In the film’s extended midpoint, where Brooke tracks down her nemesis, Baumbach shows how creative he can be with the actors and their dialogue, refusing to fall back on talking heads. He orchestrates the scenes as though the actors are in a French farce. The way the characters walk in and out of rooms and talk over each other in this sequence shows acute choreography, timing and rehearsal on display. At one point, a conversation escalates so quickly the reverse shots barely keep up with the actors, such is the briskness of the editing between them. Through this chatter, Baumbach relies solely on dialogue rather than images and poses some interesting questions. In many scenes, the film asks at what age we stop relying on other people, as shown in a pivotal choice as to whether Brooke will borrow money for her restaurant business.

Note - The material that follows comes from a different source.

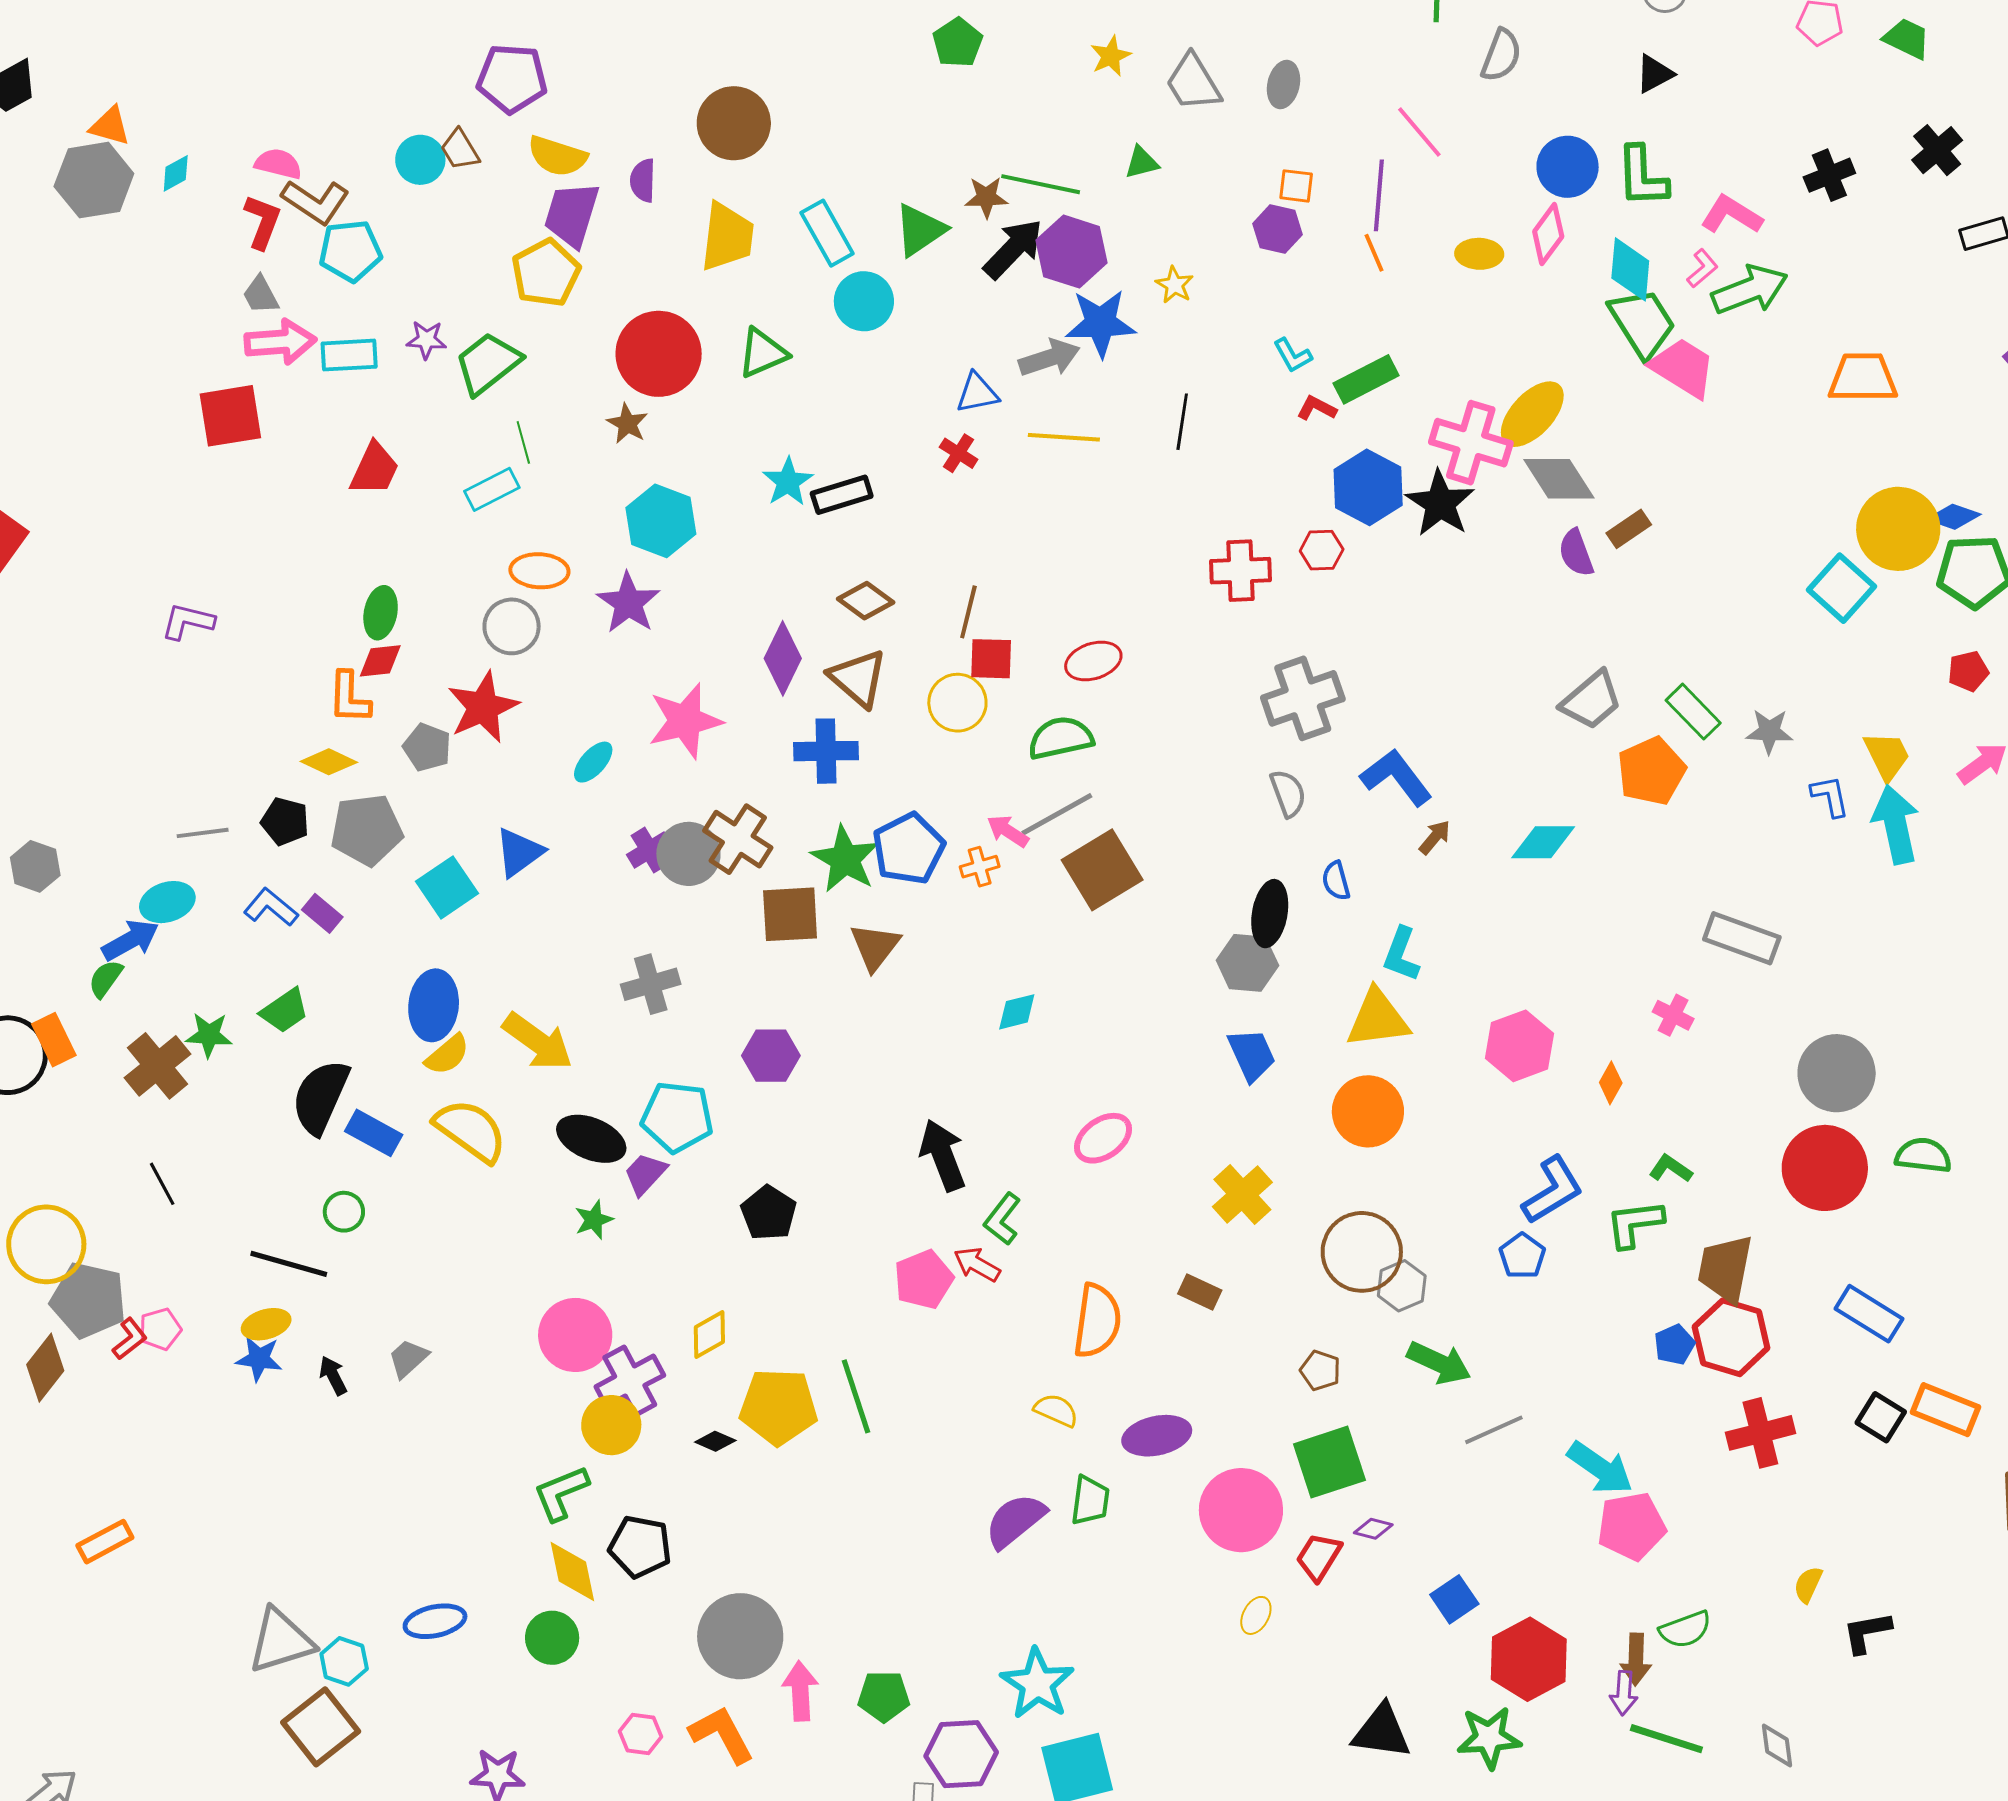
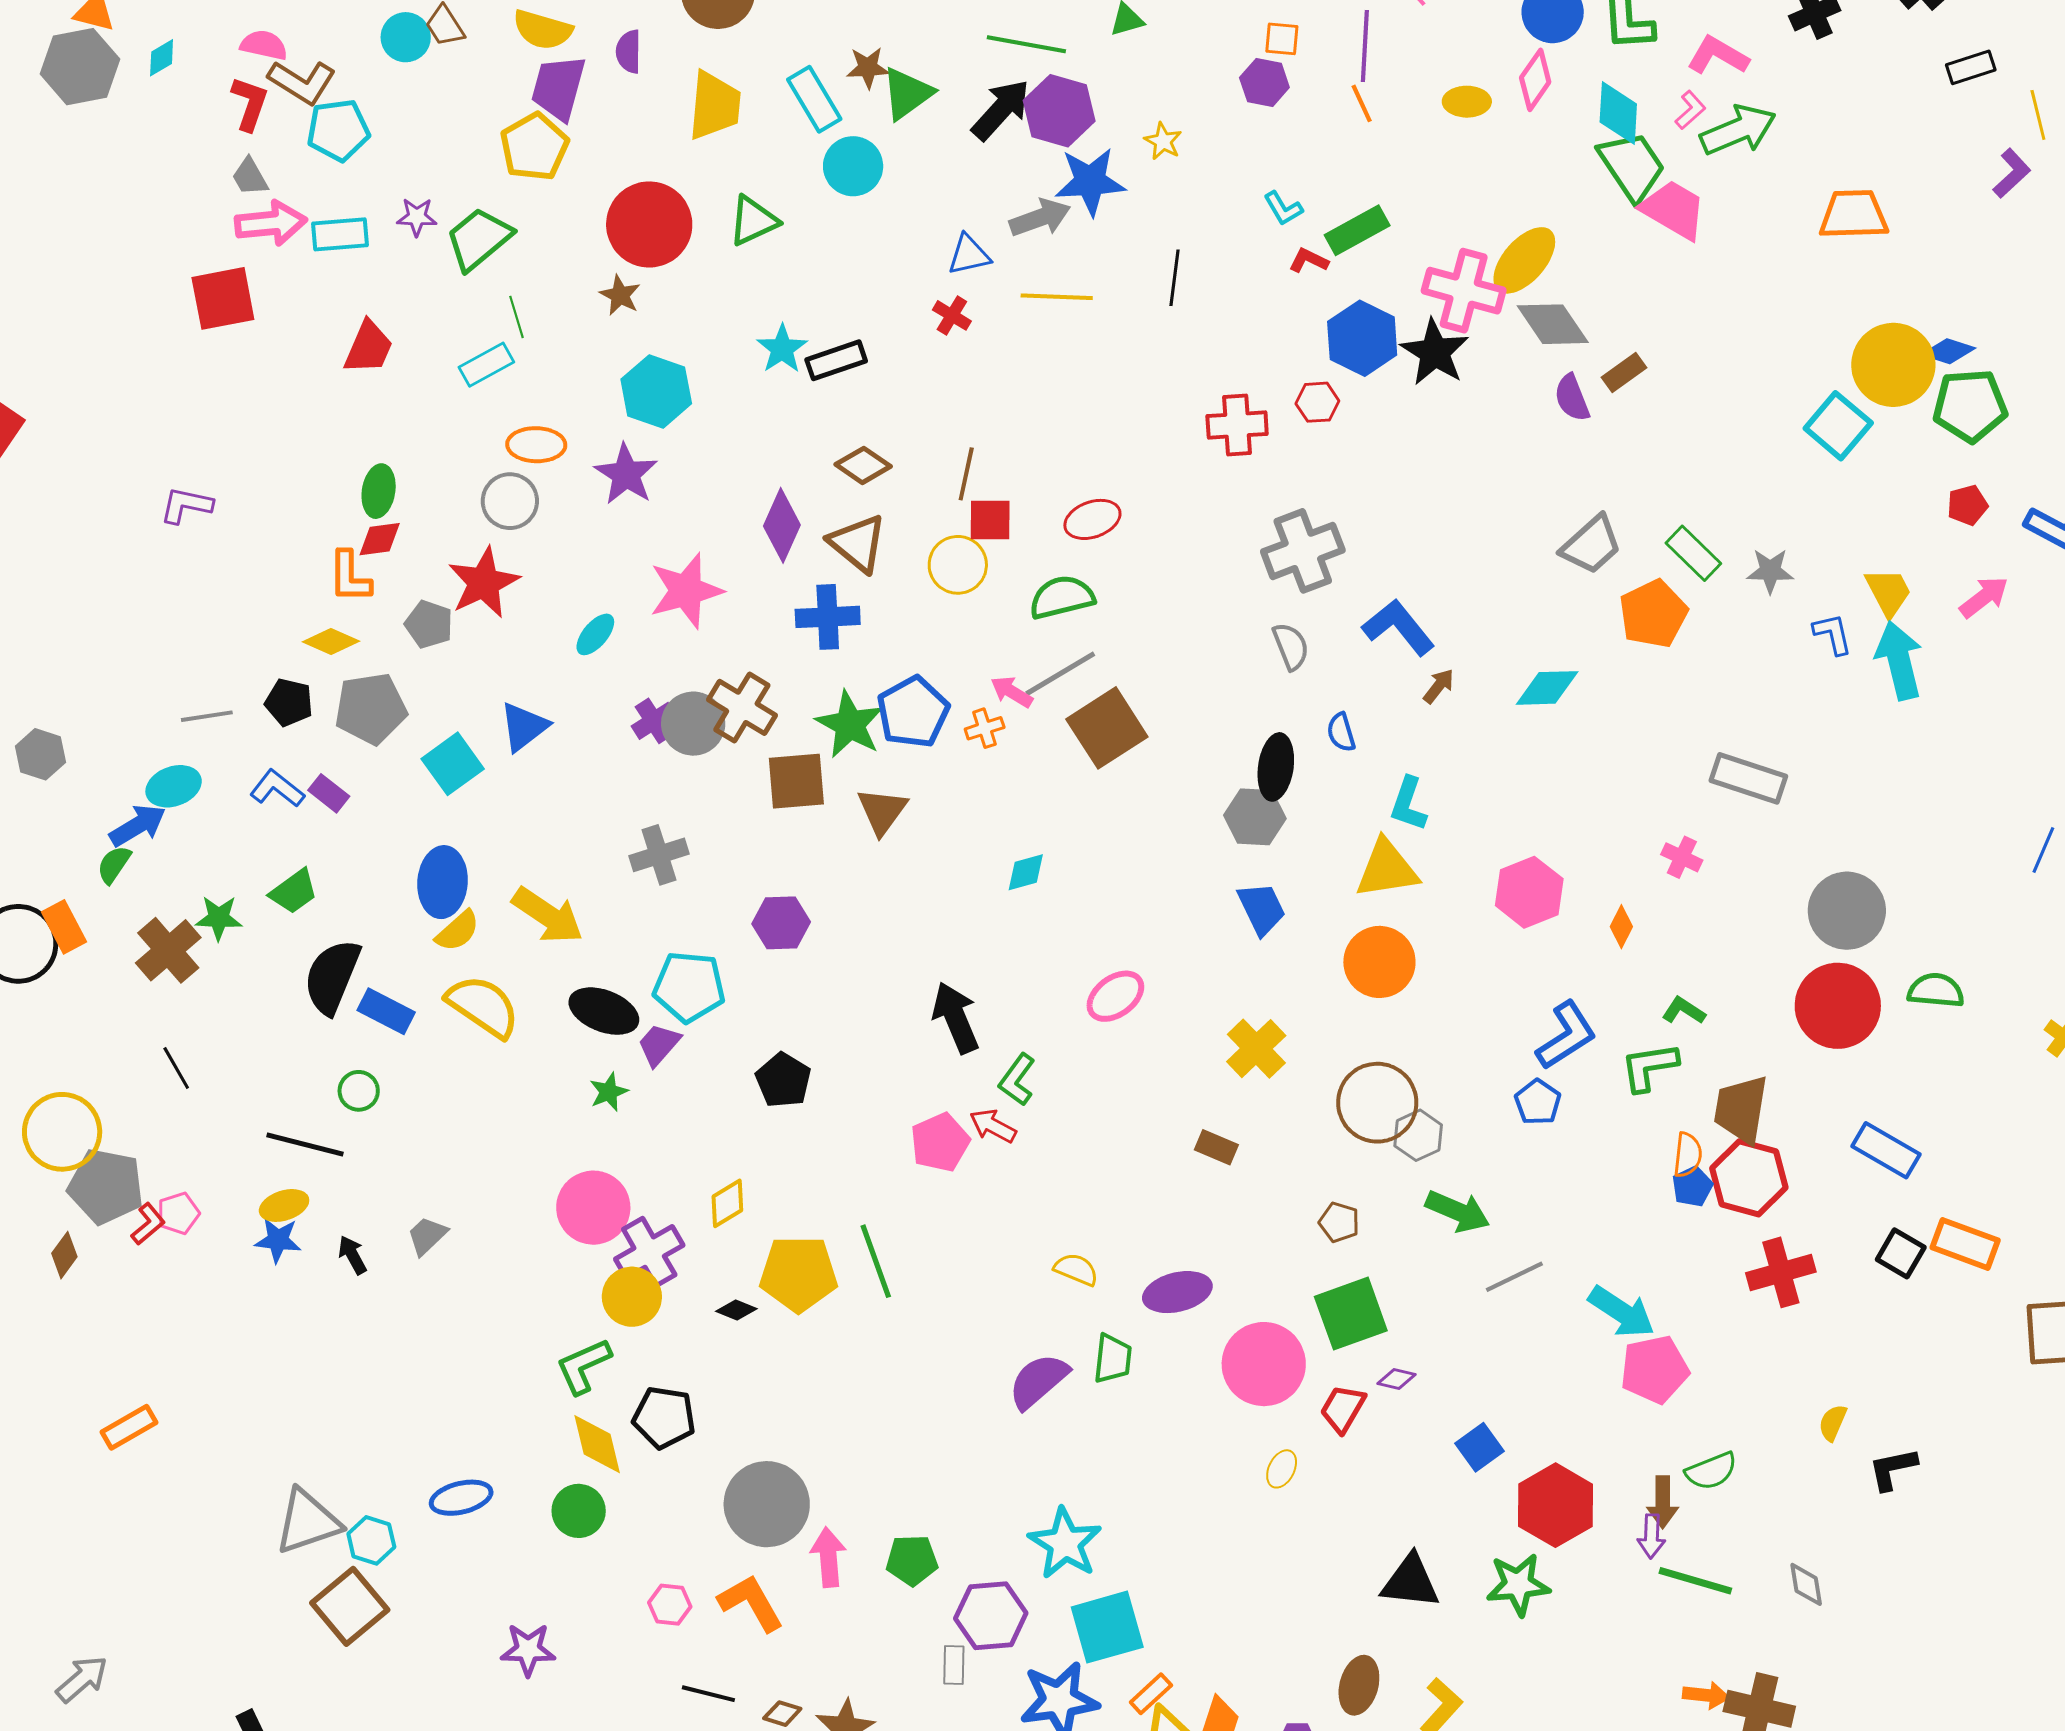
brown star: (986, 197) -> (868, 68), moved
orange semicircle: (1097, 1321) -> (1688, 1155), moved, size x0.6
brown diamond: (45, 1368) -> (64, 1255), size x0.7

It is also about whether it’s better to have wild ideas and not follow through with them or none at all because what draws Tracy to Brooke’s friendship, filling her void of loneliness, is Brooke’s self-belief or overconfidence as some might call it. She has great enthusiasm for her personal ambitions and her interests even if they don’t amount to anything or don’t seem that special. She is only to be held back by the personal chinks in her armour like her parents divorcing and her prolonged grudge—a continuation of Baumbach’s theme of stasis, which he explored thoroughly in Greenberg.
The film itself is not unlike how we perceive the character Brooke. Between the fast quips and gag lines, it’s hard not to question the depths or its limitations, in spite of the generosity to different generations. The volume of dialogue in this film and others from the director raises a huge stylistic point: how would Baumbach have fared in the silent era? As the tragedy of films drifting away from their most unique quality continues, the projection of a story through images rather than words, one questions whether Baumbach will ever become more reliant on the visual apparatus as a substitute for his dialogue. And if he does open himself up to new images it might also invites different narratives for him to explore. Some of his themes and ideas are starting to repeat themselves. The arguments about the ownership of Brooke’s t-shirt idea are derivative of the conversations from the superior While We’re Young, which I felt was richer and had more thematic layers. Together, Baumbach and Gerwig can draw in a more diverse audience than a lot of filmmakers. They’re attracting both men and women to their films, which is rather sadly considered a luxury in Hollywood. It might be further encouragement to diversify the type of stories and the themes while people are still looking.
Summary: Sometimes Mistress America is very funny and makes for pleasant company but it is not the most original or deepest film from director Noah Baumbach.